Thursday, August 13, 2015
Exhibit Hall, Baltimore Convention Center
Julia L. Stevens, Biological Sciences, North Carolina State University, Raleigh, NC
Arthina Blanchard, Mills Park Middle School, Raleigh, NC
Laura Cochrane, Mills Park Middle School, Raleigh, NC
Amy Lawson, Burgaw Middle School, Burgaw, NC
Julie Urban, Genomics and Microbiology, North Carolina Museum of Natural Sciences, Raleigh, NC
Background/Question/Methods

Students Discover is an NSF-sponsored Math-Science Partnership project that brings authentic research into middle school classrooms through citizen science (education.yourwildlife.org). In July 2014, the NC Museum of Natural Sciences (NCMNS) hosted its first cohort of middle-school teachers who worked in teams with postdoctoral scientists to co-create four original science projects and associated lesson plans. One project, “Muddy Microbes,” uses next-generation DNA sequencing to examine whether the common dandelion (Taraxacum officinale) recruits a core microbiome of bacteria and fungi into its rhizosphere from different soil types. Teachers and students from two NC middle schools collected dandelions from a central location, surface sterilized roots and transplanted into 30 different soils. They sampled rhizosphere communities after 1 and 4 weeks of growth, culturing the bacteria and fungi on plates, and sending soil samples to NCMNS for sequencing of portions of the 16S and 18S rRNA genes on the Illumina MiSeq platform for identification of bacterial and fungal assemblages. The resulting data, comprising lists of identified bacterial and fungal taxa per sample, number of DNA sequence reads, and associated soil parameters, were returned to the teachers and students formatted for visualization and analysis using Phinch, an interactive program for exploring environmental sequence data. 

Results/Conclusions

Observations by external evaluators indicated that the 3-week summer externship in which teachers worked in the NCMNS Genomics lab to design the lessons was highly engaging for the teachers and scientist. Teachers expressed ownership over the project, reported increased confidence in scientific knowledge, and appropriately “felt like scientists”. Classroom observations made during the school year indicated high student engagement by actively collecting data and recording observations.
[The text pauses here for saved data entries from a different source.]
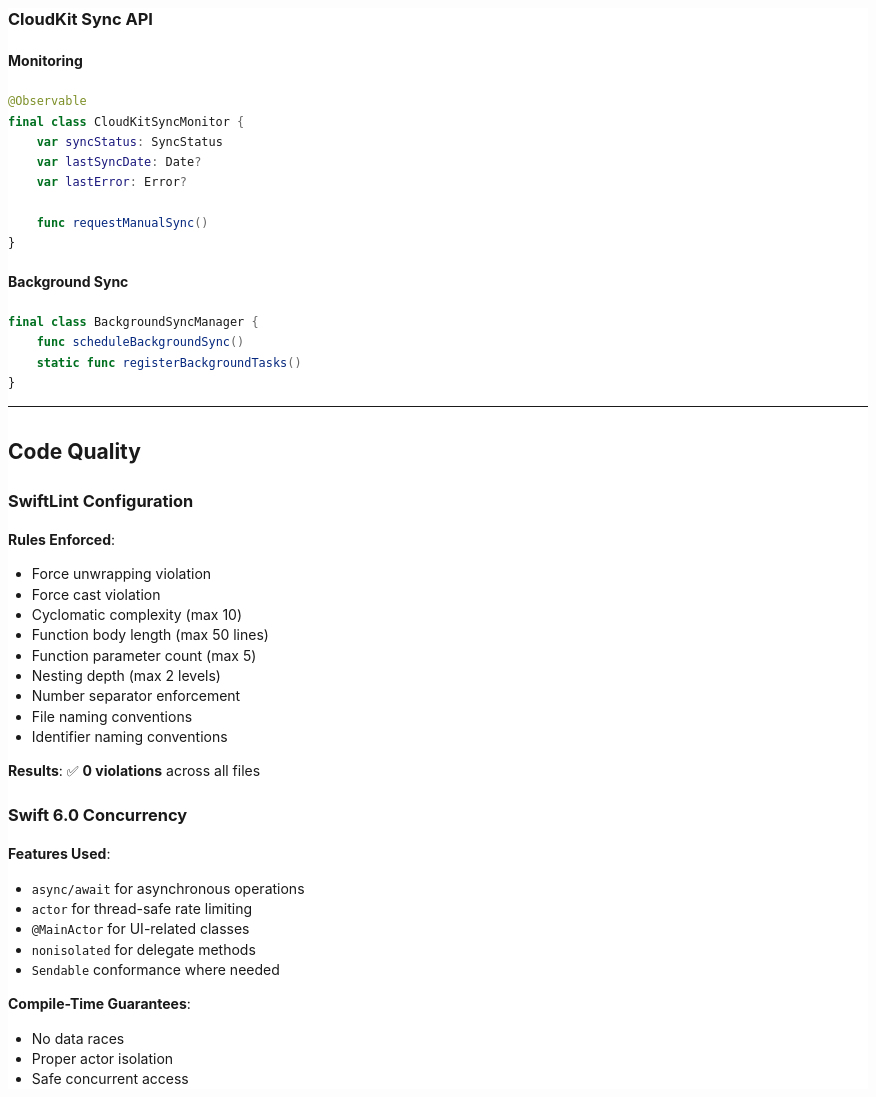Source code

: ### CloudKit Sync API

#### Monitoring

```swift
@Observable
final class CloudKitSyncMonitor {
    var syncStatus: SyncStatus
    var lastSyncDate: Date?
    var lastError: Error?

    func requestManualSync()
}
```

#### Background Sync

```swift
final class BackgroundSyncManager {
    func scheduleBackgroundSync()
    static func registerBackgroundTasks()
}
```

---

## Code Quality

### SwiftLint Configuration

**Rules Enforced**:
- Force unwrapping violation
- Force cast violation
- Cyclomatic complexity (max 10)
- Function body length (max 50 lines)
- Function parameter count (max 5)
- Nesting depth (max 2 levels)
- Number separator enforcement
- File naming conventions
- Identifier naming conventions

**Results**: ✅ **0 violations** across all files

### Swift 6.0 Concurrency

**Features Used**:
- `async/await` for asynchronous operations
- `actor` for thread-safe rate limiting
- `@MainActor` for UI-related classes
- `nonisolated` for delegate methods
- `Sendable` conformance where needed

**Compile-Time Guarantees**:
- No data races
- Proper actor isolation
- Safe concurrent access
However, students were not observed to analyze and interpret the process in a higher-level context. Because the data analysis phase was expected to be more conducive to higher-level interpretation, data were returned to teachers employing Phinch software to enhance visualization. After using Phinch to manipulate their dandelion results, teachers reported high levels of engagement in their students. Despite issues reported with technological limitations and interpretation difficulty, students were motivated to continue working with data on their own time. Additionally, analyses with these real data were informative in a math setting to represent variation and outliers common in experimental manipulations. Based on classroom feedback, improvements to the study design and the Phinch platform are being made to facilitate student exploration of the dandelion microbiome.